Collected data
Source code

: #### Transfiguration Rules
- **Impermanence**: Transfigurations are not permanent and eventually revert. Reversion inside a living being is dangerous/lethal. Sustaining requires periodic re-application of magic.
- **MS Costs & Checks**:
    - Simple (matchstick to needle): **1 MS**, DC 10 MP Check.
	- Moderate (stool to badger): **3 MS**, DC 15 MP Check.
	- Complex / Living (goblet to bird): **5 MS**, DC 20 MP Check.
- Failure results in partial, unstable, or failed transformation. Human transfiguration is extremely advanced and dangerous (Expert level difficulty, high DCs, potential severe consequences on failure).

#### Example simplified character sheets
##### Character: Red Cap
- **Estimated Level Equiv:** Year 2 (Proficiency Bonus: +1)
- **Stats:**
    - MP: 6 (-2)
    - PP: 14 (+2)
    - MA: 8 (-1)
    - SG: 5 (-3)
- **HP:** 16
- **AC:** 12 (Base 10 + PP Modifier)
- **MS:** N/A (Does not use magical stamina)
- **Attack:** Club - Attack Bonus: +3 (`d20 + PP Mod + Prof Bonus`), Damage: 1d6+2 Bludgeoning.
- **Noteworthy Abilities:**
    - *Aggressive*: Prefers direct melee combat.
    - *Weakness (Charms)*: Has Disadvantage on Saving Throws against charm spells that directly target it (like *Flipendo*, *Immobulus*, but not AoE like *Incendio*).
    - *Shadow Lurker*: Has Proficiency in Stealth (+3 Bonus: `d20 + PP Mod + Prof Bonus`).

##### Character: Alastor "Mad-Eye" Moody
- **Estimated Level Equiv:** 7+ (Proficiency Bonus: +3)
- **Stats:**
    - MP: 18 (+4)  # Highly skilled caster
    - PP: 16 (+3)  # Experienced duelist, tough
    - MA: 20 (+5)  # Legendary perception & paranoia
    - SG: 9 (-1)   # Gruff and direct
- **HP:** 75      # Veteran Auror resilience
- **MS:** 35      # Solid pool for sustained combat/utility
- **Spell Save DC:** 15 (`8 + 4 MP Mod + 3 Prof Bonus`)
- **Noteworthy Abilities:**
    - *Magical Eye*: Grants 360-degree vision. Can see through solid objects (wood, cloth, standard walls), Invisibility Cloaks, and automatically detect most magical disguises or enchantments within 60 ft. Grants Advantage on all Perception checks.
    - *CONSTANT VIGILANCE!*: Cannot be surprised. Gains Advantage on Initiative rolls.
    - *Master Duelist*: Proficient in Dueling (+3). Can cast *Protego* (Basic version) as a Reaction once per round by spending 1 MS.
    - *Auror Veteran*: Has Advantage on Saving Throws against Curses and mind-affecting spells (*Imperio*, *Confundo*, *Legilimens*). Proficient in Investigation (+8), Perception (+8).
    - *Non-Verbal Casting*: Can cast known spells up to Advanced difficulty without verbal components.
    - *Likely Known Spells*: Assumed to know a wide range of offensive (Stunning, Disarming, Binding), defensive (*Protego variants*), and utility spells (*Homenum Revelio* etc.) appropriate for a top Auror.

_DESCRIPTION OF THE TASK_
Can you lay out every line of the rows above as a JSON list of strings, with one string per line and blank lines omitted?

_SOLUTION TO THIS PROBLEM_
[
  "Source code",
  ": #### Transfiguration Rules",
  "- **Impermanence**: Transfigurations are not permanent and eventually revert. Reversion inside a living being is dangerous/lethal. Sustaining requires periodic re-application of magic.",
  "- **MS Costs & Checks**:",
  "    - Simple (matchstick to needle): **1 MS**, DC 10 MP Check.",
  "\t- Moderate (stool to badger): **3 MS**, DC 15 MP Check.",
  "\t- Complex / Living (goblet to bird): **5 MS**, DC 20 MP Check.",
  "- Failure results in partial, unstable, or failed transformation. Human transfiguration is extremely advanced and dangerous (Expert level difficulty, high DCs, potential severe consequences on failure).",
  "#### Example simplified character sheets",
  "##### Character: Red Cap",
  "- **Estimated Level Equiv:** Year 2 (Proficiency Bonus: +1)",
  "- **Stats:**",
  "    - MP: 6 (-2)",
  "    - PP: 14 (+2)",
  "    - MA: 8 (-1)",
  "    - SG: 5 (-3)",
  "- **HP:** 16",
  "- **AC:** 12 (Base 10 + PP Modifier)",
  "- **MS:** N/A (Does not use magical stamina)",
  "- **Attack:** Club - Attack Bonus: +3 (`d20 + PP Mod + Prof Bonus`), Damage: 1d6+2 Bludgeoning.",
  "- **Noteworthy Abilities:**",
  "    - *Aggressive*: Prefers direct melee combat.",
  "    - *Weakness (Charms)*: Has Disadvantage on Saving Throws against charm spells that directly target it (like *Flipendo*, *Immobulus*, but not AoE like *Incendio*).",
  "    - *Shadow Lurker*: Has Proficiency in Stealth (+3 Bonus: `d20 + PP Mod + Prof Bonus`).",
  "##### Character: Alastor \"Mad-Eye\" Moody",
  "- **Estimated Level Equiv:** 7+ (Proficiency Bonus: +3)",
  "- **Stats:**",
  "    - MP: 18 (+4)  # Highly skilled caster",
  "    - PP: 16 (+3)  # Experienced duelist, tough",
  "    - MA: 20 (+5)  # Legendary perception & paranoia",
  "    - SG: 9 (-1)   # Gruff and direct",
  "- **HP:** 75      # Veteran Auror resilience",
  "- **MS:** 35      # Solid pool for sustained combat/utility",
  "- **Spell Save DC:** 15 (`8 + 4 MP Mod + 3 Prof Bonus`)",
  "- **Noteworthy Abilities:**",
  "    - *Magical Eye*: Grants 360-degree vision. Can see through solid objects (wood, cloth, standard walls), Invisibility Cloaks, and automatically detect most magical disguises or enchantments within 60 ft. Grants Advantage on all Perception checks.",
  "    - *CONSTANT VIGILANCE!*: Cannot be surprised. Gains Advantage on Initiative rolls.",
  "    - *Master Duelist*: Proficient in Dueling (+3). Can cast *Protego* (Basic version) as a Reaction once per round by spending 1 MS.",
  "    - *Auror Veteran*: Has Advantage on Saving Throws against Curses and mind-affecting spells (*Imperio*, *Confundo*, *Legilimens*). Proficient in Investigation (+8), Perception (+8).",
  "    - *Non-Verbal Casting*: Can cast known spells up to Advanced difficulty without verbal components.",
  "    - *Likely Known Spells*: Assumed to know a wide range of offensive (Stunning, Disarming, Binding), defensive (*Protego variants*), and utility spells (*Homenum Revelio* etc.) appropriate for a top Auror."
]